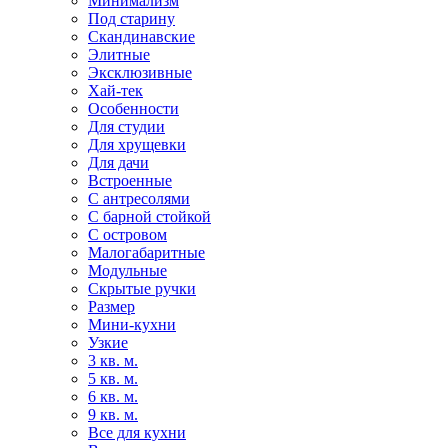
Минимализм
Под старину
Скандинавские
Элитные
Эксклюзивные
Хай-тек
Особенности
Для студии
Для хрущевки
Для дачи
Встроенные
С антресолями
С барной стойкой
С островом
Малогабаритные
Модульные
Скрытые ручки
Размер
Мини-кухни
Узкие
3 кв. м.
5 кв. м.
6 кв. м.
9 кв. м.
Все для кухни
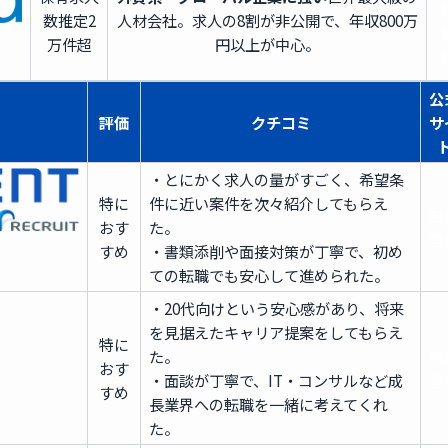
数
推定2
人材会社。求人の8割が非公開で、年収800万
万件超
円以上が中心。
公
評価
クチコミ
サ
・とにかく求人の量がすごく、希望条
特に
件に近い案件を次々紹介してもらえ
無
おす
た。
登
すめ
・書類添削や面接対策が丁寧で、初め
ての転職でも安心して進められた。
・20代向けという安心感があり、将来
を見据えたキャリア提案をしてもらえ
特に
た。
無
おす
・面談が丁寧で、IT・コンサルなど成
登
すめ
長業界への転職を一緒に考えてくれ
た。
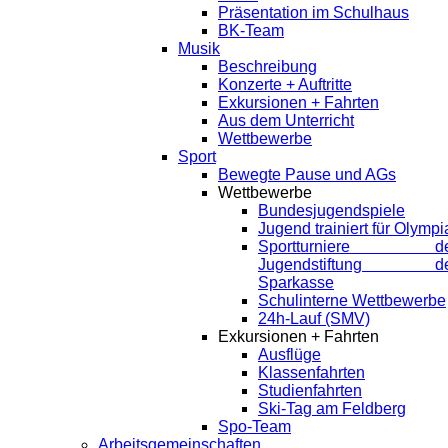
Präsentation im Schulhaus
BK-Team
Musik
Beschreibung
Konzerte + Auftritte
Exkursionen + Fahrten
Aus dem Unterricht
Wettbewerbe
Sport
Bewegte Pause und AGs
Wettbewerbe
Bundesjugendspiele
Jugend trainiert für Olympi
Sportturniere de
Jugendstiftung de
Sparkasse
Schulinterne Wettbewerbe
24h-Lauf (SMV)
Exkursionen + Fahrten
Ausflüge
Klassenfahrten
Studienfahrten
Ski-Tag am Feldberg
Spo-Team
Arbeitsgemeinschaften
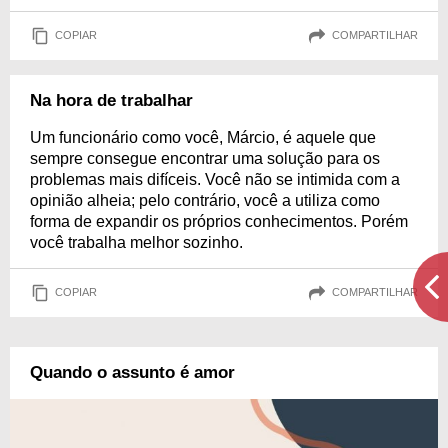
COPIAR
COMPARTILHAR
Na hora de trabalhar
Um funcionário como você, Márcio, é aquele que
sempre consegue encontrar uma solução para os
problemas mais difíceis. Você não se intimida com a
opinião alheia; pelo contrário, você a utiliza como
forma de expandir os próprios conhecimentos. Porém
você trabalha melhor sozinho.
COPIAR
COMPARTILHAR
Quando o assunto é amor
==================================================
**WHAT YOU NEED TO DO:**
Nothing but the exact text of the records should appear in your answer, with no pictures. Please write it out.

**EXPECTED OUTPUT:**
Минимализм
Под старину
Скандинавские
Элитные
Эксклюзивные
Хай-тек
Особенности
Для студии
Для хрущевки
Для дачи
Встроенные
С антресолями
С барной стойкой
С островом
Малогабаритные
Модульные
Скрытые ручки
Размер
Мини-кухни
Узкие
3 кв. м.
5 кв. м.
6 кв. м.
9 кв. м.
Все для кухни
数
推定2
人材会社。求人の8割が非公開で、年収800万
万件超
円以上が中心。
公
評価
クチコミ
サ
・とにかく求人の量がすごく、希望条
特に
件に近い案件を次々紹介してもらえ
無
おす
た。
登
すめ
・書類添削や面接対策が丁寧で、初め
ての転職でも安心して進められた。
・20代向けという安心感があり、将来
を見据えたキャリア提案をしてもらえ
特に
た。
無
おす
・面談が丁寧で、IT・コンサルなど成
登
すめ
長業界への転職を一緒に考えてくれ
た。
Präsentation im Schulhaus
BK-Team
Musik
Beschreibung
Konzerte + Auftritte
Exkursionen + Fahrten
Aus dem Unterricht
Wettbewerbe
Sport
Bewegte Pause und AGs
Wettbewerbe
Bundesjugendspiele
Jugend trainiert für Olympi
Sportturniere de
Jugendstiftung de
Sparkasse
Schulinterne Wettbewerbe
24h-Lauf (SMV)
Exkursionen + Fahrten
Ausflüge
Klassenfahrten
Studienfahrten
Ski-Tag am Feldberg
Spo-Team
Arbeitsgemeinschaften
COPIAR
COMPARTILHAR
Na hora de trabalhar
Um funcionário como você, Márcio, é aquele que
sempre consegue encontrar uma solução para os
problemas mais difíceis. Você não se intimida com a
opinião alheia; pelo contrário, você a utiliza como
forma de expandir os próprios conhecimentos. Porém
você trabalha melhor sozinho.
COPIAR
COMPARTILHAR
Quando o assunto é amor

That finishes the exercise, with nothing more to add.